Unconscious Bias Training Doesn’t Work

A critical evaluation of unconscious bias training indicates there is little to no data to provide its effectiveness in motivating and changing behavior

Reviewed by Penny Sun


Unconscious bias training is based on the methodology in social psychology that an individual’s response time when presented with 2 images reveals how closely the viewer unconsciously connects the two. By using two sets of images — one of people with different racial/ethic backgrounds and one of negative or positive attributes, prior researchers have demonstrated that most people respond faster to the combination of positive associations with white people and negative associations with Black people. Since the introduction of “unconscious bias” in the 2000s, a new form of diversity training has emerged in response. These trainings aim to support people in acknowledging their own unconscious racial biases, with the understanding that awareness of how racism impacts your behavior and decisions at an unconscious level is the first step in changing behavior. However, this type of “training” is not evidence-based, and there is not yet enough evidence to show that it has any outcomes related to diversity, racism, or bias. 

Methods and Findings

This author suggests that the lack of outcomes from unconscious bias trainings may be due to the challenges of transferring a psychological concept into a sociological training setting without addressing the implications and underlying theory and assumptions. Many of unconscious trainings are predicated on the assumption that knowing you have a bias means that you will change your behavior – for example, the author points to one study that showed that unconscious bias training resulted in organizational backlash rather than prompting antiracist change. In addition, the authors note, much of the discourse on unconscious bias ignores the breadth and impact of institutional racism and focuses instead on solely interpersonal racism.

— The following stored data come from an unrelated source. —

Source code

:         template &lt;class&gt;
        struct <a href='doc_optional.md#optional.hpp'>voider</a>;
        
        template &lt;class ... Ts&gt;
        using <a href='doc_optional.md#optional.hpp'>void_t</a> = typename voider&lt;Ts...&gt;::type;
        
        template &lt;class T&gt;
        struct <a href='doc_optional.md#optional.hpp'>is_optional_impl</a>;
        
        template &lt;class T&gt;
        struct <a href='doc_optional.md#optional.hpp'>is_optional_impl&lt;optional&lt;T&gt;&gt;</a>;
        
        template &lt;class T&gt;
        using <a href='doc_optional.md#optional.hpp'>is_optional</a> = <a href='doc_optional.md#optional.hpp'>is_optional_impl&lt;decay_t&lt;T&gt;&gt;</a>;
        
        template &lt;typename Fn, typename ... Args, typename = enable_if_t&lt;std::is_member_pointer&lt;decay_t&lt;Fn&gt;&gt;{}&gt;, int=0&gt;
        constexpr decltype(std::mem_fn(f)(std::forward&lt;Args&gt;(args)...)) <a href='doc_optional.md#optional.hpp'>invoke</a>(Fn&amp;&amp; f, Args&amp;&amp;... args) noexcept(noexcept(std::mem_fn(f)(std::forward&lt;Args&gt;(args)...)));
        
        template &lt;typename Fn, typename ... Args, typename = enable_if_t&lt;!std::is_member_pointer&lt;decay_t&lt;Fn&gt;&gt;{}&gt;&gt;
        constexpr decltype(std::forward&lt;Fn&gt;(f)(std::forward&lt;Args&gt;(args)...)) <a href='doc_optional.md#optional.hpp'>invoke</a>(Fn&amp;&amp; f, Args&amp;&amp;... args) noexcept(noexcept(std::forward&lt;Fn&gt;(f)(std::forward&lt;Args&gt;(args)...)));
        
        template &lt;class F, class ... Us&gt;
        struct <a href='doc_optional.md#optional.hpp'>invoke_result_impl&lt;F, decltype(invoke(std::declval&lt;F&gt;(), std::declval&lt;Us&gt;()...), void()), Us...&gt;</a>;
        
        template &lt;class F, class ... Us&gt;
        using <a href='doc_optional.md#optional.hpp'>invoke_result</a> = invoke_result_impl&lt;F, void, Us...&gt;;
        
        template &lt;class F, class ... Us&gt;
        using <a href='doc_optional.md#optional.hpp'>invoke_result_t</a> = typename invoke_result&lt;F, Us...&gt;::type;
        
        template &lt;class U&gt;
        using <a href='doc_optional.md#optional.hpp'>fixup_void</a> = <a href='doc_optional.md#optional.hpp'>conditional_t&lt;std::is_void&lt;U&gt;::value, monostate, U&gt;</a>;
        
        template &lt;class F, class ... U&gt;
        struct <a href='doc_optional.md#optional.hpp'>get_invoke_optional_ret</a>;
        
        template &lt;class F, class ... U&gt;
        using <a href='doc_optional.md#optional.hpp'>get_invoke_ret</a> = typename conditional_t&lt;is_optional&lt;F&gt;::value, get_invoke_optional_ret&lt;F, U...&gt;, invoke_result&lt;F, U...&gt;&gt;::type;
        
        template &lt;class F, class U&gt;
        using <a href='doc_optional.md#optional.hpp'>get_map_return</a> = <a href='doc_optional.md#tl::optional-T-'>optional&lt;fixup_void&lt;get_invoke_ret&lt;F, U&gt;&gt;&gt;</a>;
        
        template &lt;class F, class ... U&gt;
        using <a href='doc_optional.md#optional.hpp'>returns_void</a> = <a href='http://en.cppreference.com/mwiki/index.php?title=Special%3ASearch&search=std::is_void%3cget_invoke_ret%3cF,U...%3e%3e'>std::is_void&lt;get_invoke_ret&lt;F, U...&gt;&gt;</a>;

Unconscious, individual bias is a big problem, but unconscious bias training is not solving it,despite the catchy name; these trainings fail to acknowledge group dynamics and structural racism. There is no evidence that knowledge about bias results in behavior change. and the design of unconscious bias training does not inspire the type of self-reflection that would be needed to affect behavioral change. Lastly, the approach itself does not have clearly defined tools and techniques nor robust evaluation mechanisms to gauge outcomes.

Additional critical examination is needed into the methods and outcomes of unconscious bias training, including accumulation of sufficient data to support its underpinnings. This article brings much needed critique of “mainstream” fads in anti-racism training, particularly the crucial point that even if unconscious bias training works in some contexts, it is explicitly limited to individual racism and entirely ignores (and thus absolves) institutional, structural, and organizational racism. The author notes that even if the stated goal of unconscious bias training — to nudge individuals to recognize that they are biased — was successful, the approach also does nothing to motivate people to change or show them what they could do differently to enact more equitable behavior and a more equitable workplace.